Soltó a Bulen en el suelo, se arrodilló y le quitó el hadori de la cabeza, con suavidad. Lo llevaría él a la batalla —para que así Bulen pudiera seguir luchando— y después volvería a ponérselo al cadáver, cuando la batalla hubiese terminado. Una antigua tradición malkieri.

—Lo hiciste bien, Bulen —susurró Lan—. Gracias por no perder la fe en mí.

Se puso de pie haciendo crujir la nieve y salió por el acceso con el hadori en la mano. Narishma dejó que el acceso se cerrara y Lan preguntó por la ubicación de la montaña —en caso de que el Asha’man pereciera en el conflicto— para poder localizar a Bulen.

No podrían conservar así los cadáveres de todos los malkieri, pero era mejor uno que ninguno. Lan enrolló el hadori de cuero en la empuñadura de la espada, justo debajo de los gavilanes, y lo ató bien apretado. Le pasó las riendas de Mandarb a un mozo de cuadra y, levantando el índice delante de la nariz del animal, lo miró con fijeza a los brillantes ojos.

—Ni un mordisco más a los mozos de cuadra —reprendió al semental.

Hecho esto, Lan fue en busca de lord Agelmar. Encontró al comandante hablando con Tenobia, fuera del sector saldaenino del campamento. Cerca, hombres con los arcos preparados y situados en filas de doscientos vigilaban el cielo. Ya se habían dado varios ataques de Draghkar. Mientras Lan se acercaba, el suelo empezó a temblar y a retumbar.

Los soldados no gritaron. Estaban acostumbrados a eso. La tierra gemía.

La roca pelada del suelo se partió cerca de Lan, que saltó hacia atrás, alarmado, mientras las sacudidas proseguían, y vio unas minúsculas hendeduras que aparecían en la piedra, unas fracturas finas. En esas grietas había algo que estaba muy, muy mal. Eran demasiado oscuras, demasiado profundas. Aunque el área seguía sacudiéndose, se acercó y las observó con detenimiento intentando distinguirlas en detalle en medio del estruendo del terremoto.

Parecían grietas abiertas a la nada. Atraían la luz, la absorbían. Era como si mirara fracturas en la naturaleza de la propia realidad.

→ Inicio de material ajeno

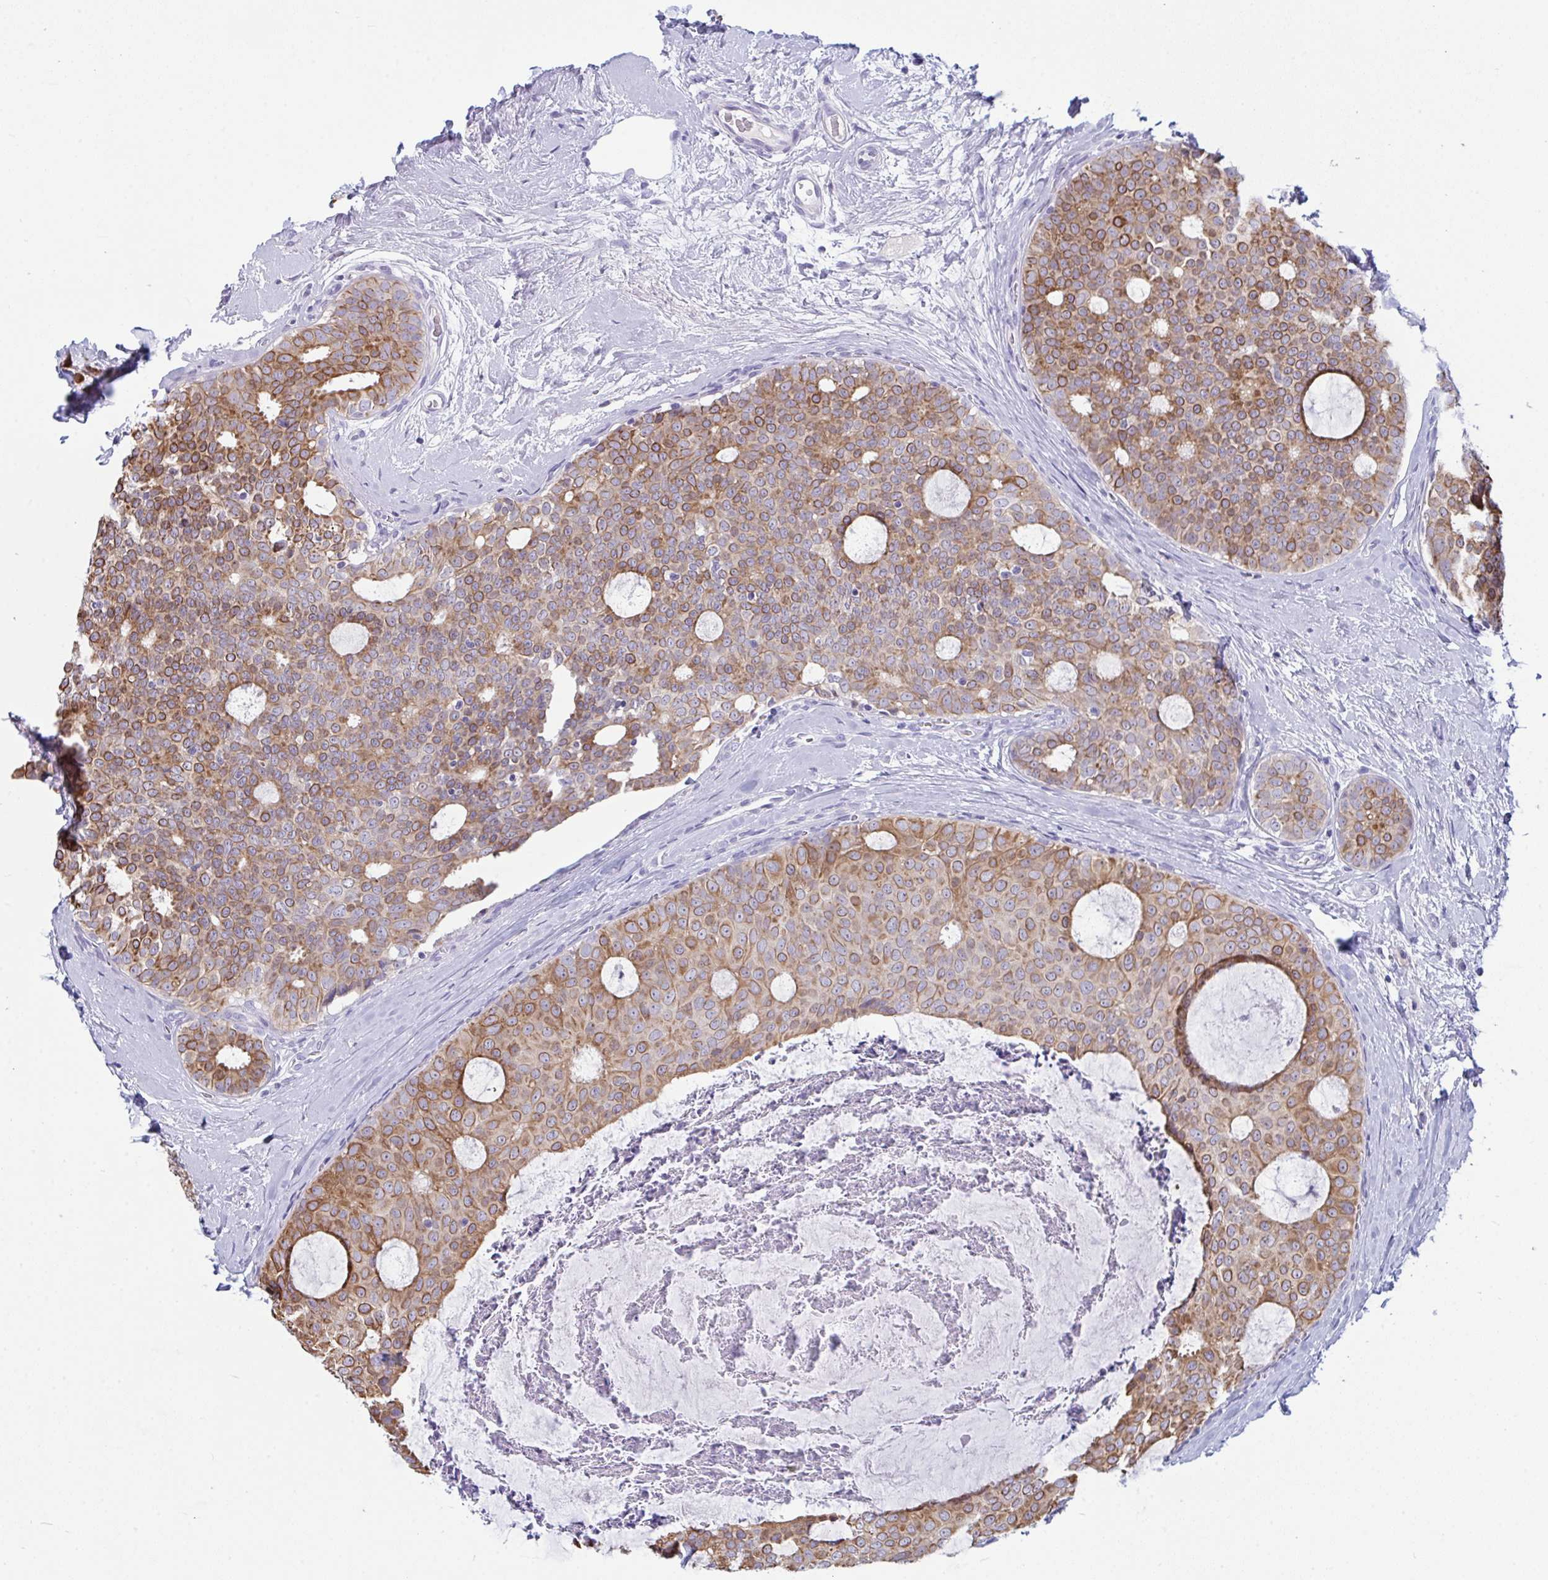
{"staining": {"intensity": "moderate", "quantity": ">75%", "location": "cytoplasmic/membranous"}, "tissue": "breast cancer", "cell_type": "Tumor cells", "image_type": "cancer", "snomed": [{"axis": "morphology", "description": "Duct carcinoma"}, {"axis": "topography", "description": "Breast"}], "caption": "High-magnification brightfield microscopy of breast cancer (intraductal carcinoma) stained with DAB (brown) and counterstained with hematoxylin (blue). tumor cells exhibit moderate cytoplasmic/membranous expression is identified in approximately>75% of cells.", "gene": "TENT5D", "patient": {"sex": "female", "age": 45}}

Las sacudidas cesaron. La oscuridad dentro de las grietas persistió durante unos segundos y después desapareció; las fracturas diminutas se convirtieron en hendiduras corrientes en la piedra. Cauteloso, Lan se arrodilló y las inspeccionó atentamente. ¿Había visto lo que creía? ¿Qué significaría?

Con un escalofrío, se puso de pie y siguió su camino.

«No son sólo los hombres los que están cada vez más cansados —pensó—. La madre se está debilitando.»

Se apresuró a través del campamento saldaenino. De todos los que luchaban en el desfiladero, los saldaeninos eran los que tenían el campamento mejor cuidado, dirigido por las manos severas de las esposas de los oficiales. Lan había dejado a la mayoría de los malkieri no combatientes en Fal Dara, y las otras fuerzas habían ido con pocas personas que no fueran guerreros.